| REQUIRED TASK |
Format every line of the records below as a JSON list of strings, one string per line, leaving out any blank lines.

[Extracted data entries]
_ _ _ _ _

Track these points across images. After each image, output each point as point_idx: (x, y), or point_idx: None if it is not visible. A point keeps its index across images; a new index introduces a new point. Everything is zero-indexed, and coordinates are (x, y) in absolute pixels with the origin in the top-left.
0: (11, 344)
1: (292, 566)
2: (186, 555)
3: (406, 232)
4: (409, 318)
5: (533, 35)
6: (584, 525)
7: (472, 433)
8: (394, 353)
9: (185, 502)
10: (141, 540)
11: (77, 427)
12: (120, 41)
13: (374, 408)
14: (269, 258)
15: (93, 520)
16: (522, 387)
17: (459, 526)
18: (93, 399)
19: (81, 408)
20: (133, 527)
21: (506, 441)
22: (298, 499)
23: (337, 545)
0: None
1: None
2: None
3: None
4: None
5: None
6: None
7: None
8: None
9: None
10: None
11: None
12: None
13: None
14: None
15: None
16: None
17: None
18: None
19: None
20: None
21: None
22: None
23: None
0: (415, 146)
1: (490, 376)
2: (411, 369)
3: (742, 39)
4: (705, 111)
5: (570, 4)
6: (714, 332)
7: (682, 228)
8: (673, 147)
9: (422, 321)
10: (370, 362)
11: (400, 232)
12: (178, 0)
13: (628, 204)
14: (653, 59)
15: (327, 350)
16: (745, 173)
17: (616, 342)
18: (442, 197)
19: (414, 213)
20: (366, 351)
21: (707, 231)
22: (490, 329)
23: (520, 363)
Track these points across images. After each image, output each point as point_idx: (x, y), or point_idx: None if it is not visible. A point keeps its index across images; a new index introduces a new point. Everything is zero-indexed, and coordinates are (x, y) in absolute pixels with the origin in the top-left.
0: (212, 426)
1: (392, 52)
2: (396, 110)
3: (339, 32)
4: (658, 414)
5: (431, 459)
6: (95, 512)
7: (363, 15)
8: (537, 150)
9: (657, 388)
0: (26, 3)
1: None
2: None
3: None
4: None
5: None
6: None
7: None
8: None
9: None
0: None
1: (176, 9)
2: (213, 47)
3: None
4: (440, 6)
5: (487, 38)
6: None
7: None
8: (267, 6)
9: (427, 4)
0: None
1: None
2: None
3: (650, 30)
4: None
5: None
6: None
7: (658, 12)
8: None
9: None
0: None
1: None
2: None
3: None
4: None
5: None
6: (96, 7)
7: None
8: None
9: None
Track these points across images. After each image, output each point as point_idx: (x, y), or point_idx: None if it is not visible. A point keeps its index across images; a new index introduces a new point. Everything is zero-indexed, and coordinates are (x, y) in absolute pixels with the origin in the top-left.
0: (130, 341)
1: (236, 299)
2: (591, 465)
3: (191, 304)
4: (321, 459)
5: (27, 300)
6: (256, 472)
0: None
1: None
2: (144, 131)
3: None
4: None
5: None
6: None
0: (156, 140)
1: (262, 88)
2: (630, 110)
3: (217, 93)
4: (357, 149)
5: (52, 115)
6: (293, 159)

_ _ _ _ _

| OUTPUT |
[
  "Track these points across images. After each image, output each point as point_idx: (x, y), or point_idx: None if it is not visible. A point keeps its index across images; a new index introduces a new point. Everything is zero-indexed, and coordinates are (x, y) in absolute pixels with the origin in the top-left.",
  "0: (11, 344)",
  "1: (292, 566)",
  "2: (186, 555)",
  "3: (406, 232)",
  "4: (409, 318)",
  "5: (533, 35)",
  "6: (584, 525)",
  "7: (472, 433)",
  "8: (394, 353)",
  "9: (185, 502)",
  "10: (141, 540)",
  "11: (77, 427)",
  "12: (120, 41)",
  "13: (374, 408)",
  "14: (269, 258)",
  "15: (93, 520)",
  "16: (522, 387)",
  "17: (459, 526)",
  "18: (93, 399)",
  "19: (81, 408)",
  "20: (133, 527)",
  "21: (506, 441)",
  "22: (298, 499)",
  "23: (337, 545)",
  "0: None",
  "1: None",
  "2: None",
  "3: None",
  "4: None",
  "5: None",
  "6: None",
  "7: None",
  "8: None",
  "9: None",
  "10: None",
  "11: None",
  "12: None",
  "13: None",
  "14: None",
  "15: None",
  "16: None",
  "17: None",
  "18: None",
  "19: None",
  "20: None",
  "21: None",
  "22: None",
  "23: None",
  "0: (415, 146)",
  "1: (490, 376)",
  "2: (411, 369)",
  "3: (742, 39)",
  "4: (705, 111)",
  "5: (570, 4)",
  "6: (714, 332)",
  "7: (682, 228)",
  "8: (673, 147)",
  "9: (422, 321)",
  "10: (370, 362)",
  "11: (400, 232)",
  "12: (178, 0)",
  "13: (628, 204)",
  "14: (653, 59)",
  "15: (327, 350)",
  "16: (745, 173)",
  "17: (616, 342)",
  "18: (442, 197)",
  "19: (414, 213)",
  "20: (366, 351)",
  "21: (707, 231)",
  "22: (490, 329)",
  "23: (520, 363)",
  "Track these points across images. After each image, output each point as point_idx: (x, y), or point_idx: None if it is not visible. A point keeps its index across images; a new index introduces a new point. Everything is zero-indexed, and coordinates are (x, y) in absolute pixels with the origin in the top-left.",
  "0: (212, 426)",
  "1: (392, 52)",
  "2: (396, 110)",
  "3: (339, 32)",
  "4: (658, 414)",
  "5: (431, 459)",
  "6: (95, 512)",
  "7: (363, 15)",
  "8: (537, 150)",
  "9: (657, 388)",
  "0: (26, 3)",
  "1: None",
  "2: None",
  "3: None",
  "4: None",
  "5: None",
  "6: None",
  "7: None",
  "8: None",
  "9: None",
  "0: None",
  "1: (176, 9)",
  "2: (213, 47)",
  "3: None",
  "4: (440, 6)",
  "5: (487, 38)",
  "6: None",
  "7: None",
  "8: (267, 6)",
  "9: (427, 4)",
  "0: None",
  "1: None",
  "2: None",
  "3: (650, 30)",
  "4: None",
  "5: None",
  "6: None",
  "7: (658, 12)",
  "8: None",
  "9: None",
  "0: None",
  "1: None",
  "2: None",
  "3: None",
  "4: None",
  "5: None",
  "6: (96, 7)",
  "7: None",
  "8: None",
  "9: None",
  "Track these points across images. After each image, output each point as point_idx: (x, y), or point_idx: None if it is not visible. A point keeps its index across images; a new index introduces a new point. Everything is zero-indexed, and coordinates are (x, y) in absolute pixels with the origin in the top-left.",
  "0: (130, 341)",
  "1: (236, 299)",
  "2: (591, 465)",
  "3: (191, 304)",
  "4: (321, 459)",
  "5: (27, 300)",
  "6: (256, 472)",
  "0: None",
  "1: None",
  "2: (144, 131)",
  "3: None",
  "4: None",
  "5: None",
  "6: None",
  "0: (156, 140)",
  "1: (262, 88)",
  "2: (630, 110)",
  "3: (217, 93)",
  "4: (357, 149)",
  "5: (52, 115)",
  "6: (293, 159)"
]